(Beginning of Data section)
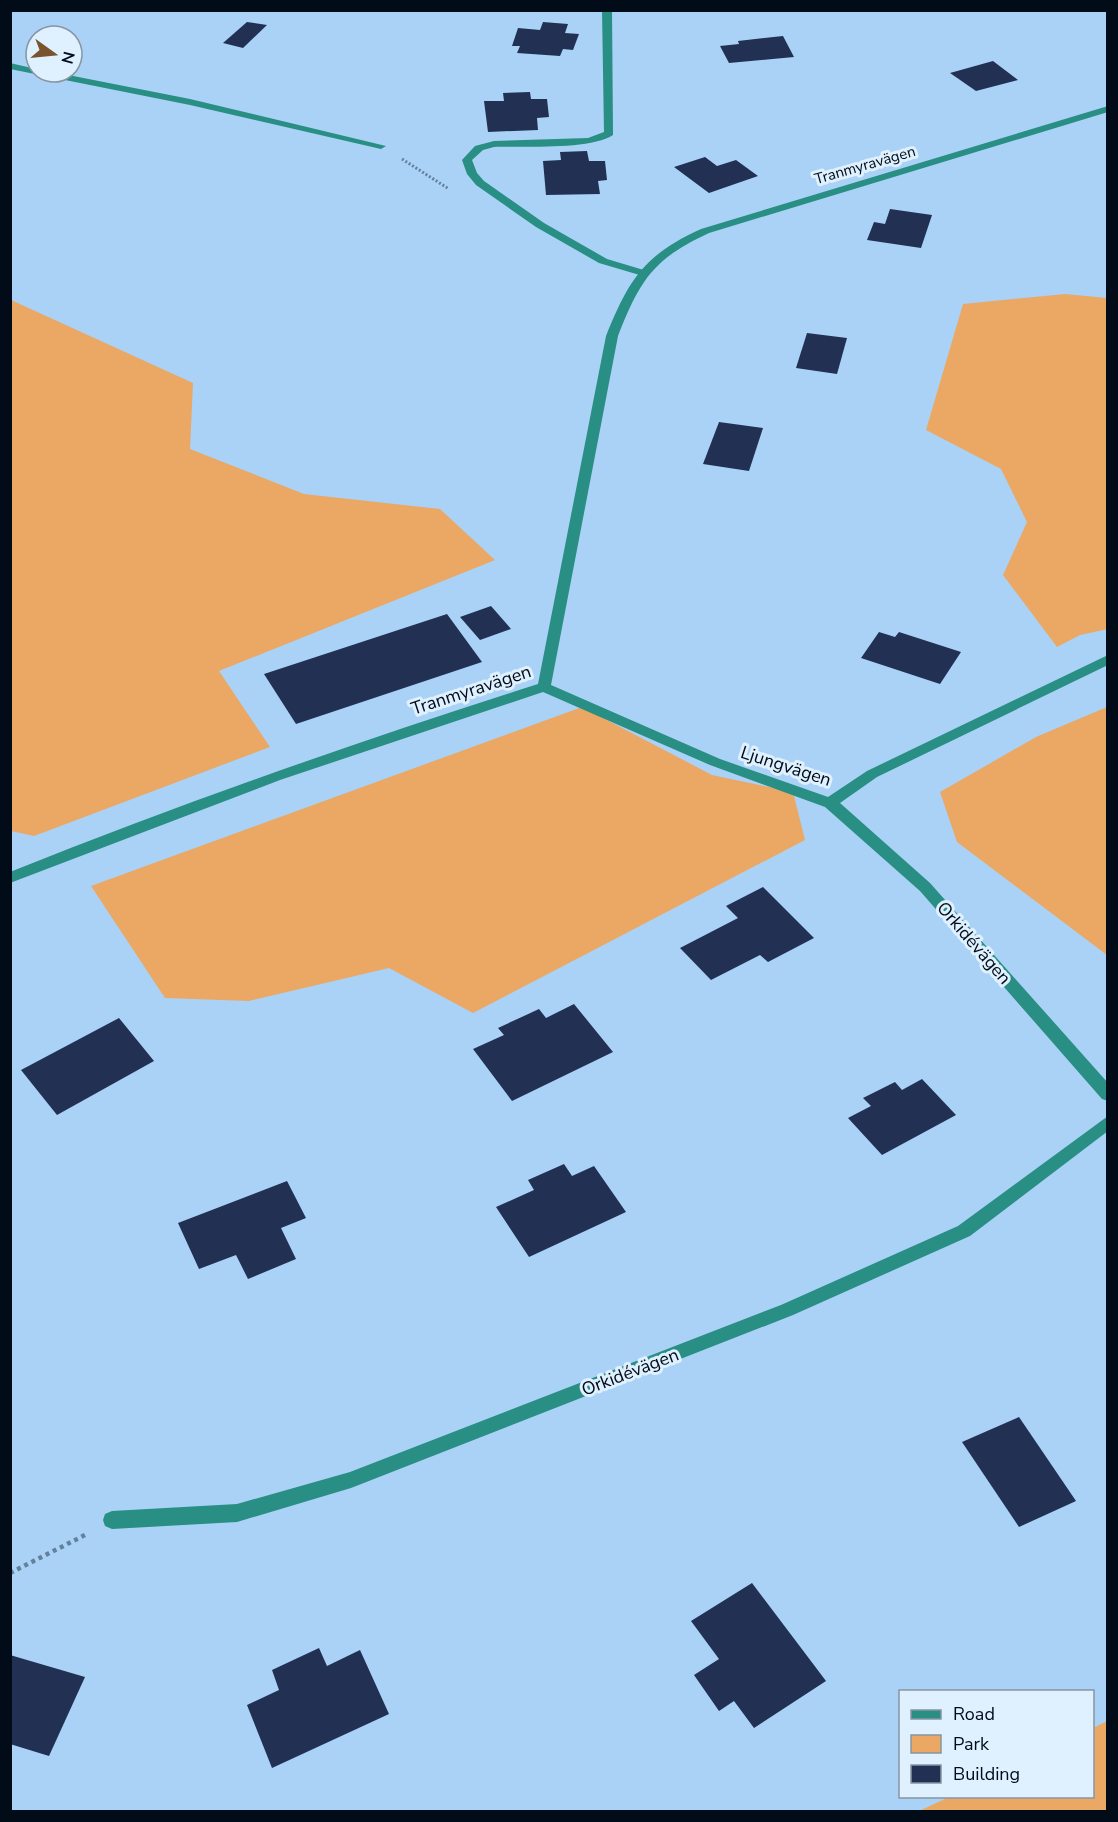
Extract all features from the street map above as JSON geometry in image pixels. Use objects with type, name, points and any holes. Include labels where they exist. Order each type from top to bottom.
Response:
[{"type":"street","points":[[607,10],[609,133],[602,138],[588,141],[494,144],[479,148],[467,160],[472,174],[480,183],[540,225],[603,261],[643,273]]},
{"type":"street","points":[[84,81],[190,102],[381,146]]},
{"type":"street","name":"Tranmyravägen","points":[[10,878],[107,838],[385,738],[544,687],[612,336],[630,290],[652,260],[686,238],[705,231],[1107,109]]},
{"type":"street","name":"Ljungvägen","points":[[544,687],[715,762],[830,803],[872,774],[1107,659]]},
{"type":"street","name":"Orkidévägen","points":[[830,803],[925,887],[1107,1095]]},
{"type":"street","name":"Orkidévägen","points":[[112,1520],[237,1513],[351,1480],[787,1310],[964,1231],[1107,1122]]},
{"type":"path","points":[[10,1573],[112,1520]]},
{"type":"green space","points":[[1065,294],[1107,298],[1108,629],[1080,635],[1057,647],[1003,575],[1027,522],[1001,469],[926,430],[963,304]]},
{"type":"green space","points":[[11,300],[193,383],[190,449],[304,494],[440,509],[495,560],[219,671],[270,747],[34,836],[11,831]]},
{"type":"green space","points":[[582,707],[712,775],[793,792],[805,840],[473,1013],[389,968],[249,1001],[165,998],[91,886]]},
{"type":"green space","points":[[1107,707],[1107,955],[957,842],[940,792],[1036,737]]},
{"type":"green space","points":[[1107,1721],[1107,1811],[919,1811],[947,1798],[1094,1798],[1094,1728]]},
{"type":"building","points":[[247,22],[267,25],[243,48],[223,43]]},
{"type":"building","points":[[543,22],[568,24],[565,33],[579,34],[573,50],[563,49],[560,56],[517,53],[520,46],[512,46],[518,28],[540,30]]},
{"type":"building","points":[[783,36],[794,57],[729,63],[720,46],[739,44],[738,41]]},
{"type":"building","points":[[993,61],[1018,80],[976,91],[950,73]]},
{"type":"building","points":[[530,92],[531,99],[547,99],[549,117],[537,118],[538,130],[488,132],[484,101],[504,101],[503,93]]},
{"type":"building","points":[[587,151],[589,161],[605,161],[607,180],[598,181],[600,194],[546,195],[543,161],[561,160],[560,152]]},
{"type":"building","points":[[705,157],[717,166],[736,160],[758,176],[709,193],[674,167]]},
{"type":"building","points":[[890,209],[932,215],[921,248],[867,240],[874,222],[885,224]]},
{"type":"building","points":[[807,333],[847,338],[837,374],[796,368]]},
{"type":"building","points":[[719,422],[763,428],[749,471],[703,464]]},
{"type":"building","points":[[491,606],[511,629],[480,640],[460,617]]},
{"type":"building","points":[[447,614],[482,662],[296,724],[264,674]]},
{"type":"building","points":[[879,632],[895,637],[899,632],[961,652],[940,684],[861,658]]},
{"type":"building","points":[[763,887],[814,938],[768,962],[760,955],[711,980],[680,948],[738,918],[726,906]]},
{"type":"building","points":[[574,1004],[613,1052],[512,1101],[473,1049],[504,1035],[498,1028],[539,1009],[546,1018]]},
{"type":"building","points":[[119,1018],[154,1061],[57,1115],[21,1070]]},
{"type":"building","points":[[922,1079],[956,1115],[882,1155],[848,1118],[871,1106],[863,1098],[895,1082],[902,1090]]},
{"type":"building","points":[[564,1164],[572,1176],[594,1166],[626,1212],[529,1257],[496,1207],[534,1190],[528,1180]]},
{"type":"building","points":[[287,1181],[306,1218],[281,1228],[296,1259],[248,1279],[236,1255],[199,1269],[178,1223]]},
{"type":"building","points":[[1019,1417],[1076,1501],[1019,1527],[962,1442]]},
{"type":"building","points":[[752,1583],[826,1681],[754,1728],[734,1701],[719,1711],[694,1675],[719,1659],[691,1621]]},
{"type":"building","points":[[319,1648],[327,1666],[360,1650],[389,1714],[272,1768],[247,1705],[279,1690],[272,1670]]},
{"type":"building","points":[[10,1655],[85,1677],[49,1756],[10,1744]]}]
(End of Data section)
Your goal
Print every entry word for word; omit the pictures.

Your response
Extract all features from the street map above as JSON geometry in image pixels. Use objects with type, name, points and any holes. Include labels where they exist. Order each type from top to bottom.
Response:
[{"type":"street","points":[[607,10],[609,133],[602,138],[588,141],[494,144],[479,148],[467,160],[472,174],[480,183],[540,225],[603,261],[643,273]]},
{"type":"street","points":[[84,81],[190,102],[381,146]]},
{"type":"street","name":"Tranmyravägen","points":[[10,878],[107,838],[385,738],[544,687],[612,336],[630,290],[652,260],[686,238],[705,231],[1107,109]]},
{"type":"street","name":"Ljungvägen","points":[[544,687],[715,762],[830,803],[872,774],[1107,659]]},
{"type":"street","name":"Orkidévägen","points":[[830,803],[925,887],[1107,1095]]},
{"type":"street","name":"Orkidévägen","points":[[112,1520],[237,1513],[351,1480],[787,1310],[964,1231],[1107,1122]]},
{"type":"path","points":[[10,1573],[112,1520]]},
{"type":"green space","points":[[1065,294],[1107,298],[1108,629],[1080,635],[1057,647],[1003,575],[1027,522],[1001,469],[926,430],[963,304]]},
{"type":"green space","points":[[11,300],[193,383],[190,449],[304,494],[440,509],[495,560],[219,671],[270,747],[34,836],[11,831]]},
{"type":"green space","points":[[582,707],[712,775],[793,792],[805,840],[473,1013],[389,968],[249,1001],[165,998],[91,886]]},
{"type":"green space","points":[[1107,707],[1107,955],[957,842],[940,792],[1036,737]]},
{"type":"green space","points":[[1107,1721],[1107,1811],[919,1811],[947,1798],[1094,1798],[1094,1728]]},
{"type":"building","points":[[247,22],[267,25],[243,48],[223,43]]},
{"type":"building","points":[[543,22],[568,24],[565,33],[579,34],[573,50],[563,49],[560,56],[517,53],[520,46],[512,46],[518,28],[540,30]]},
{"type":"building","points":[[783,36],[794,57],[729,63],[720,46],[739,44],[738,41]]},
{"type":"building","points":[[993,61],[1018,80],[976,91],[950,73]]},
{"type":"building","points":[[530,92],[531,99],[547,99],[549,117],[537,118],[538,130],[488,132],[484,101],[504,101],[503,93]]},
{"type":"building","points":[[587,151],[589,161],[605,161],[607,180],[598,181],[600,194],[546,195],[543,161],[561,160],[560,152]]},
{"type":"building","points":[[705,157],[717,166],[736,160],[758,176],[709,193],[674,167]]},
{"type":"building","points":[[890,209],[932,215],[921,248],[867,240],[874,222],[885,224]]},
{"type":"building","points":[[807,333],[847,338],[837,374],[796,368]]},
{"type":"building","points":[[719,422],[763,428],[749,471],[703,464]]},
{"type":"building","points":[[491,606],[511,629],[480,640],[460,617]]},
{"type":"building","points":[[447,614],[482,662],[296,724],[264,674]]},
{"type":"building","points":[[879,632],[895,637],[899,632],[961,652],[940,684],[861,658]]},
{"type":"building","points":[[763,887],[814,938],[768,962],[760,955],[711,980],[680,948],[738,918],[726,906]]},
{"type":"building","points":[[574,1004],[613,1052],[512,1101],[473,1049],[504,1035],[498,1028],[539,1009],[546,1018]]},
{"type":"building","points":[[119,1018],[154,1061],[57,1115],[21,1070]]},
{"type":"building","points":[[922,1079],[956,1115],[882,1155],[848,1118],[871,1106],[863,1098],[895,1082],[902,1090]]},
{"type":"building","points":[[564,1164],[572,1176],[594,1166],[626,1212],[529,1257],[496,1207],[534,1190],[528,1180]]},
{"type":"building","points":[[287,1181],[306,1218],[281,1228],[296,1259],[248,1279],[236,1255],[199,1269],[178,1223]]},
{"type":"building","points":[[1019,1417],[1076,1501],[1019,1527],[962,1442]]},
{"type":"building","points":[[752,1583],[826,1681],[754,1728],[734,1701],[719,1711],[694,1675],[719,1659],[691,1621]]},
{"type":"building","points":[[319,1648],[327,1666],[360,1650],[389,1714],[272,1768],[247,1705],[279,1690],[272,1670]]},
{"type":"building","points":[[10,1655],[85,1677],[49,1756],[10,1744]]}]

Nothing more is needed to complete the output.